*** Opening of SELECTED PASSAGE ***

🌈 New Zealand Has Banned LGBT Conversion Therapy
All the world news you need to know this week.
Happy Monday!
Here’s your weekly email to help you stay updated and make sense of important stories happening around the world including:
- 🌏 This Week’s Top Stories
- 👩 Women To Know
- 🙌 Good News For Your Weekend
- ❄️ A special roundup of the Winter Olympics
Protests have broken out across India’s southern state of Karnataka after prime minister Narendra Modi’s party banned students from wearing religious garments in schools earlier this month.
- The demonstrations first began with a group of 28 Muslim girls who protested outside their school in the city of Udupi after they were denied entry into the classroom and marked absent for wearing a hijab.
- Muslims, who make up about 13% of India’s 1.35 billion population, say the ban is another move to further marginalize them in the majority Hindu country since Modi took power in 2014 on a platform of “good governance and a strong Hindu identity,” according to Reuters.
- The BJP has blamed Muslims for “seeking a different identity by insisting on wearing a hijab,” Reuters reported, and supporters staged counter-protests in support of the ban.
- The girls petitioned the court to overturn the ban for violating their right to practice their religion and access education, and a hearing is underway at the High Court of Karnataka.
Also happening around the world
- 🇦🇺 Australian prime minister Scott Morrison has formally apologized to the women who were sexually assaulted while working in the country’s parliament.
Elsy, a 38-year-old Salvadoran woman, has been released after serving 10 years in prison for suffering a miscarriage.
- Then a 28-year-old single mother, Elsy sought medical help for an obstetric emergency after suffering an apparent miscarriage while working as a domestic helper in 2011.
- She was accused of aborting her pregnancy and immediately arrested.
- Abortion is illegal in El Salvador under all circumstances, including medical emergencies that could threaten the woman’s life.
- Elsy is the fifth of of 17 women who activists and celebrities have been campaigning for. Last month, three women — Karen, Kathy and Evelyn — were freed after they were sentenced to 30 years in prison for the same charge.
Other women you should know about
- 🇮🇷 Mona Heydari, a 17-year-old girl in Iran, has been allegedly beheaded by her husband in an “honor killing” and people are demanding justice.
Russian teen figure skater Kamila Valieva finished fourth in individual women’s short program after she was allowed to compete at the Beijing Winter Olympics despite testing positive for a banned substance weeks ago.
- The 15-year-old had become embroiled in a doping scandal after news broke on Feb. 8 that she had tested positive for trimetazidine, also known as TMZ, a banned substance that has stimulant properties said to improve endurance.

*** Close of SELECTED PASSAGE ***

> _EXERCISE BRIEF_: Rewrite the part of the weekly world news roundup from "- Abortion is" up to and including "substance weeks ago.", substituting "released" for "freed".

*** Opening of EXTRACTED INFORMATION ***

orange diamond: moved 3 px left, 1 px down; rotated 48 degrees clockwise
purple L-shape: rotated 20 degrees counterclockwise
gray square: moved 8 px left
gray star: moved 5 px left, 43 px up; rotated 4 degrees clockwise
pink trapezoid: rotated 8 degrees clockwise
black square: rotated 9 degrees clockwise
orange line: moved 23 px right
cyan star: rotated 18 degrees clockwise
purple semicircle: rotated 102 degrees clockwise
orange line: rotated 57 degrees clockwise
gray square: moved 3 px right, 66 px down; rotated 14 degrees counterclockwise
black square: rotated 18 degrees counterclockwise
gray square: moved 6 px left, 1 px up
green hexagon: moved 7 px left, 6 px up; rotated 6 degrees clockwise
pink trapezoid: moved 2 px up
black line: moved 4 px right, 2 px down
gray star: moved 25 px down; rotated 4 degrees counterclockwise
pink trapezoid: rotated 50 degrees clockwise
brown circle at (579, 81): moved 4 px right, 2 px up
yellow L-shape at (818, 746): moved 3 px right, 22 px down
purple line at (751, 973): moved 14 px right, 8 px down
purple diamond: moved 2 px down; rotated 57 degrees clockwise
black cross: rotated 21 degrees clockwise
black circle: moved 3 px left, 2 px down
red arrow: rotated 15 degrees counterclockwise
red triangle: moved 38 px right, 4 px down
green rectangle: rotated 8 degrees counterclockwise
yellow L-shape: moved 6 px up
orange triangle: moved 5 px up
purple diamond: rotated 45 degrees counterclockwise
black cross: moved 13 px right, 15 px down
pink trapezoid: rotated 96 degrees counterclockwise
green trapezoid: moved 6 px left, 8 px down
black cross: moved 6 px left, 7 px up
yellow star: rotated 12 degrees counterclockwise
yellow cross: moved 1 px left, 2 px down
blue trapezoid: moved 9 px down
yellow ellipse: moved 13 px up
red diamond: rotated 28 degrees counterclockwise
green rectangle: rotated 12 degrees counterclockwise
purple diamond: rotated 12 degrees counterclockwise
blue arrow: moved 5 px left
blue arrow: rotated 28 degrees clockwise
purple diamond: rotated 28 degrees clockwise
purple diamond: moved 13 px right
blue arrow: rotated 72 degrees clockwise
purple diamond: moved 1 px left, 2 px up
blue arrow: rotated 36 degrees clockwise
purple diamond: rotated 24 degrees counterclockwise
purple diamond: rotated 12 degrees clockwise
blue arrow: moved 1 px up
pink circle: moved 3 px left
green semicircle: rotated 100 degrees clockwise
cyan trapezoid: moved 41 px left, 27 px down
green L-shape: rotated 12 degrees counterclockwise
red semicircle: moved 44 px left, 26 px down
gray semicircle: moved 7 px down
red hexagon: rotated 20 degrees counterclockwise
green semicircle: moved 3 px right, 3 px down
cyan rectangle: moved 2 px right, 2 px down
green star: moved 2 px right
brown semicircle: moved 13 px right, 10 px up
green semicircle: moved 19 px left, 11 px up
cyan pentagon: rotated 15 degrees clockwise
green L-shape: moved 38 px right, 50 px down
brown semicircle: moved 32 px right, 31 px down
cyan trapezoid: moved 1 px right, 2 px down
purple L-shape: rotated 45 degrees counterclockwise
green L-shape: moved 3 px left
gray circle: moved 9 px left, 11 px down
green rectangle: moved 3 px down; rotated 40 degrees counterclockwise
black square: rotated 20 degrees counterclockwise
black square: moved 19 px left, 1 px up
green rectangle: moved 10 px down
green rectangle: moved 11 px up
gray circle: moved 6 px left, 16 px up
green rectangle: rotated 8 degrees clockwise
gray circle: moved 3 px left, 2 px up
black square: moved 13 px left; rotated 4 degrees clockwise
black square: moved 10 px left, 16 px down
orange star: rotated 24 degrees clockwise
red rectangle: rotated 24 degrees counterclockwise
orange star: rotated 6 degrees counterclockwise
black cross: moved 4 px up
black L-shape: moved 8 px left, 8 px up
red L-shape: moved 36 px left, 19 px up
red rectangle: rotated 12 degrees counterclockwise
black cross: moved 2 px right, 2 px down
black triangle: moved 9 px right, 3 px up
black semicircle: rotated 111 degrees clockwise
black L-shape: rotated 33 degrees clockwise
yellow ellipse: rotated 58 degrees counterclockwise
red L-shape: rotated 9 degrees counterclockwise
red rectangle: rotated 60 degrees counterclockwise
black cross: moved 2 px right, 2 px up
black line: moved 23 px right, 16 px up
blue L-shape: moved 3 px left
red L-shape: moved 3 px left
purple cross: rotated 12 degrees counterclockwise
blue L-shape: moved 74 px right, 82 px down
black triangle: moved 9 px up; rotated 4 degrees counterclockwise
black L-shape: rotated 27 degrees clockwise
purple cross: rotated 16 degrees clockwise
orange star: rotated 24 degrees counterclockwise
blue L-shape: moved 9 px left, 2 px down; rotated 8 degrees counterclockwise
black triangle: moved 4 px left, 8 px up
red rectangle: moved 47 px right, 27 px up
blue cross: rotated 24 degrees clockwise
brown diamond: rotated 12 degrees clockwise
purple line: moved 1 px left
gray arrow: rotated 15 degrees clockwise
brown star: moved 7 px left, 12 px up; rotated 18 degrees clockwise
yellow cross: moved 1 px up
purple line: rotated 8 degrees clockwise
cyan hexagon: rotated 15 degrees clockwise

*** Close of EXTRACTED INFORMATION ***

> _EXERCISE ANSWER_:
- Abortion is illegal in El Salvador under all circumstances, including medical emergencies that could threaten the woman’s life.
- Elsy is the fifth of of 17 women who activists and celebrities have been campaigning for. Last month, three women — Karen, Kathy and Evelyn — were released after they were sentenced to 30 years in prison for the same charge.
Other women you should know about
- 🇮🇷 Mona Heydari, a 17-year-old girl in Iran, has been allegedly beheaded by her husband in an “honor killing” and people are demanding justice.
Russian teen figure skater Kamila Valieva finished fourth in individual women’s short program after she was allowed to compete at the Beijing Winter Olympics despite testing positive for a banned substance weeks ago.